By Thomas Lifson
American Thinker
(August 28, 2017)
President Trump continues to receive scorn over his assertion last year that vote fraud accounted for Hillary Clinton’s raw vote majority. Democrats and their shills are unanimous in denouncing the “false claims” (The Amazon Washington Post recently called it a “zombie claim.”) When the Presidential Advisory Commission on Election Integrity was announced, it was denounced as a waste, an attempt to intimidate minorities, and a scheme to violate privacy, which has caused states to refuse to release public data requested by the commission. Its investigator, J. Christian Adams, is being vilified. Even Republicans expressed reluctance to Politico over the investigation.
Senator Chuck Schumer bizarrely linked vote fraud to Charlottesville.
In the wake of the confrontation in Charlottesville, Senate Minority Leader Charles E. Schumer (D-N.Y.) called for President Trump to disband the Presidential Advisory Commission on Election Integrity on Aug. 24. In a Medium post, Schumer said the actions of the commission were “wolves in sheep’s clothing” and a “ruse” designed to “revive the old playbook and disenfranchise minority voters.”
They really, really don’t want anyone looking closely at vote fraud. They claim there is none of any significance.
That must be why this report from Chicago City Wire has been so thoroughly ignored by the mainstream media:
More than 14,000 votes were cast in Chicago during the 2016 general election than there were voters to cast them, based on separate figures released by the Chicago Board of Elections, the chairman of the Chicago Republican Party has reported.
Chris Cleveland told the Chicago Wire that “on a whim,” he filed a Freedom of Information Act (FOIA) request with the board, which provided him with a list of 1,101,178 people who voted in the general election.

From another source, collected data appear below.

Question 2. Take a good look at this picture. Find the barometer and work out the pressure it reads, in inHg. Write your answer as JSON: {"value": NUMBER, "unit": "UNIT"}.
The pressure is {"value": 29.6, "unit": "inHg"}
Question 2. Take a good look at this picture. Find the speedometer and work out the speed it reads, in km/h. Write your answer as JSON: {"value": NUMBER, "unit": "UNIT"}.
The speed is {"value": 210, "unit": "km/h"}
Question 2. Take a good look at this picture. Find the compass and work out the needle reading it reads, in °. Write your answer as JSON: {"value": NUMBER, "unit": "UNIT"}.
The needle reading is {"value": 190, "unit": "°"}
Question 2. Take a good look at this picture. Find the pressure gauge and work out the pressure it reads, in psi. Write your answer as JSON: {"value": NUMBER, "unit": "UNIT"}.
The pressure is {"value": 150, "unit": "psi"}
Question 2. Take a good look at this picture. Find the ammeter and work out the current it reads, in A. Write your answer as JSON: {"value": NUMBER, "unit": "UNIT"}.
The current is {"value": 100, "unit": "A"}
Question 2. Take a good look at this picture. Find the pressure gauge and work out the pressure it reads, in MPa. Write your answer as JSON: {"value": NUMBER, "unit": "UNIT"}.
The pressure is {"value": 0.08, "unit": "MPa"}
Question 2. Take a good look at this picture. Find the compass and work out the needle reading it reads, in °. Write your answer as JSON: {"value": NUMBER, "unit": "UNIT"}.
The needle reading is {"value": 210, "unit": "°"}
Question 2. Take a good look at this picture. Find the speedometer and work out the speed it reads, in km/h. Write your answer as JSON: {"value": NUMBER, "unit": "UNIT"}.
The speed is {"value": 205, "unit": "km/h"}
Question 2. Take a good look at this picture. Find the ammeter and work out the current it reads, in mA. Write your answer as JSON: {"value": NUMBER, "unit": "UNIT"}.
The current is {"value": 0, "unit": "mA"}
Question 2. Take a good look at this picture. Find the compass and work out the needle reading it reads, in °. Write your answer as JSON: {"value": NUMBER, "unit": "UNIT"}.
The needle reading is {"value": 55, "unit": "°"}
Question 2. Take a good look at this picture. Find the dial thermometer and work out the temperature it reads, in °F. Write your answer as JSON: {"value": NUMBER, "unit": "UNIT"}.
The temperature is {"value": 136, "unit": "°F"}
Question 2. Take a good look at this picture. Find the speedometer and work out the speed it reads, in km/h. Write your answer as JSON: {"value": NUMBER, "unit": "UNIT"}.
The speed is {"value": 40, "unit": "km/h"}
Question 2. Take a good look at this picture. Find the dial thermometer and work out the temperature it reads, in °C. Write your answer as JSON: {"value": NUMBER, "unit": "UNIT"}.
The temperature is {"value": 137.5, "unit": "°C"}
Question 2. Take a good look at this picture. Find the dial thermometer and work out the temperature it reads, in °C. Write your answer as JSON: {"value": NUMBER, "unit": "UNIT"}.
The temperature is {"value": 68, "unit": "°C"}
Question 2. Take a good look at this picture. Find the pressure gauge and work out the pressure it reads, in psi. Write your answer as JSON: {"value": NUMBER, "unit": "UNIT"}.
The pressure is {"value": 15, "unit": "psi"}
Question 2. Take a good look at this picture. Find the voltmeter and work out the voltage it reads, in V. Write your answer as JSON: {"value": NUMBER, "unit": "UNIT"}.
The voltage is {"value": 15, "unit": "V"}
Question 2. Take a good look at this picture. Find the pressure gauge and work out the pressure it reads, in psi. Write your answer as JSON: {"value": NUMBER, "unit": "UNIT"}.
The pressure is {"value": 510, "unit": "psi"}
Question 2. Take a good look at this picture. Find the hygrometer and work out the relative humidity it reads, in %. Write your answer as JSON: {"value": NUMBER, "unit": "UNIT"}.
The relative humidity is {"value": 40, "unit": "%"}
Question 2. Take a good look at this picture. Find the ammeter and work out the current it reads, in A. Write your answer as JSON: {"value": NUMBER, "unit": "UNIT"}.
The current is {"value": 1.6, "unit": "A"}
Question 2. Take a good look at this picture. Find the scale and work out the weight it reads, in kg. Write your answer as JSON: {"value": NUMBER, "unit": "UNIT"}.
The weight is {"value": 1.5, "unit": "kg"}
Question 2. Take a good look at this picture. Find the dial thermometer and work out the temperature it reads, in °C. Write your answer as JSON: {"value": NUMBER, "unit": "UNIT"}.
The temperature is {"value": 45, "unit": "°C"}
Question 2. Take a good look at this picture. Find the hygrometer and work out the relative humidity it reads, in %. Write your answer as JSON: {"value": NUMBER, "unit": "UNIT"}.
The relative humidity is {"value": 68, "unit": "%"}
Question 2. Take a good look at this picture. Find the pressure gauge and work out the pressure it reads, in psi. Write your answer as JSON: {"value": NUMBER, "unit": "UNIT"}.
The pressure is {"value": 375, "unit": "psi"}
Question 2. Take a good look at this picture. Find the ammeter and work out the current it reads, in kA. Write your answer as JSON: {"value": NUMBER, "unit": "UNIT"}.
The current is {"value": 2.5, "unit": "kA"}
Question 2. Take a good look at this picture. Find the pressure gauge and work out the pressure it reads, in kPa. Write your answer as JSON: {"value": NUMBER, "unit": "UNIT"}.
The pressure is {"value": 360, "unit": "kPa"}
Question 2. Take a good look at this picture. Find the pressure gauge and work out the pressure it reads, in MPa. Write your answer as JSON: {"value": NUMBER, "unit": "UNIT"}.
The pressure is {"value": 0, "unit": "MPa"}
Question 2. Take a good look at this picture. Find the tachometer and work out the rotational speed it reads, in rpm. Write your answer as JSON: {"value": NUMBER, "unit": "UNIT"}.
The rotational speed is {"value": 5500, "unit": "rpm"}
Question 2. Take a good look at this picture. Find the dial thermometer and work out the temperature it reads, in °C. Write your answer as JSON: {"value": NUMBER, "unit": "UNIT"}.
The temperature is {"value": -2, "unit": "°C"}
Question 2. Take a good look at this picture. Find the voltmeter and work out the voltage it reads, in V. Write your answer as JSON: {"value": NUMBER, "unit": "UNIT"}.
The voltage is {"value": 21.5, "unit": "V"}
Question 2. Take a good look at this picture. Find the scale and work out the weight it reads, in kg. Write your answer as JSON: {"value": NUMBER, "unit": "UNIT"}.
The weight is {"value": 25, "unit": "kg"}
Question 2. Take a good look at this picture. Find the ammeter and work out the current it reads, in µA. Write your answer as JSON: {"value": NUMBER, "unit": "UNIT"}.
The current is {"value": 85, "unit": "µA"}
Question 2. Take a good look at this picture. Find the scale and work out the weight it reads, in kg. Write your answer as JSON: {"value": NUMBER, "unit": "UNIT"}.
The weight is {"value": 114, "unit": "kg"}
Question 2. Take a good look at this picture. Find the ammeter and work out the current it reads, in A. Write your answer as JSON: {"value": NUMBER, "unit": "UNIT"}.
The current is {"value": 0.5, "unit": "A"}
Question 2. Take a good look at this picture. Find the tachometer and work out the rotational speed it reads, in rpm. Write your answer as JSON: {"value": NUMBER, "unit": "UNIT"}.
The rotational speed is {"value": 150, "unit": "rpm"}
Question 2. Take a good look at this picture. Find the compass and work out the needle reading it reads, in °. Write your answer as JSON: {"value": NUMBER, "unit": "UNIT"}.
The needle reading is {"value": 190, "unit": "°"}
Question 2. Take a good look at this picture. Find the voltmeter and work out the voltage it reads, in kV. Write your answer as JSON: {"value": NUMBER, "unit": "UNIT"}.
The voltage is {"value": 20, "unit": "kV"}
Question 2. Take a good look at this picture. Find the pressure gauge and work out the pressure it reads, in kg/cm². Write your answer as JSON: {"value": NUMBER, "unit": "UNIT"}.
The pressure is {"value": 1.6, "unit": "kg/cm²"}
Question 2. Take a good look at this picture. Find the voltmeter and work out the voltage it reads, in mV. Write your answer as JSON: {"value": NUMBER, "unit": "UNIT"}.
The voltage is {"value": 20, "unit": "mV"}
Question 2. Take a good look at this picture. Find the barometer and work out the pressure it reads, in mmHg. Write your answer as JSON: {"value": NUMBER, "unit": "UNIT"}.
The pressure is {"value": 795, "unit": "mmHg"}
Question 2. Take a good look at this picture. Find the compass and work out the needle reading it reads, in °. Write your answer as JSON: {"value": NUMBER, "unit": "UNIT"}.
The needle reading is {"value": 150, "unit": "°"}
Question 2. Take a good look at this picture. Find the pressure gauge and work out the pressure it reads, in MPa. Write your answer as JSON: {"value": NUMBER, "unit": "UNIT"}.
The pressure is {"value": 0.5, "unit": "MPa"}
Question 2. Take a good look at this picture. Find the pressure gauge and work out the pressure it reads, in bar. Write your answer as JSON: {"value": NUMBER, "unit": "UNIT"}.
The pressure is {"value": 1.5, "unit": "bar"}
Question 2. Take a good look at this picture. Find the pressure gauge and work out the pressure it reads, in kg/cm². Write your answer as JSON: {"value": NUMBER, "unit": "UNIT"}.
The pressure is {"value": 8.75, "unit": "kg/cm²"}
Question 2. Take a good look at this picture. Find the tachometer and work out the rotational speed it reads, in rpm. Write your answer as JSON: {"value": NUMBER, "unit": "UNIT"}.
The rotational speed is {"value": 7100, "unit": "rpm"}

An earlier post on the board’s website said that 1,115,664 votes had been cast.
“There should be never be more votes than voters,” Cleveland said. “Every ballot cast should be recorded against a registered voter.”
The party did a breakdown of voting by precinct, and Cleveland said it found an uneven distribution of discrepancies. Fifteen precincts had 100 more ballots cast than voters, while others had fewer votes than voters.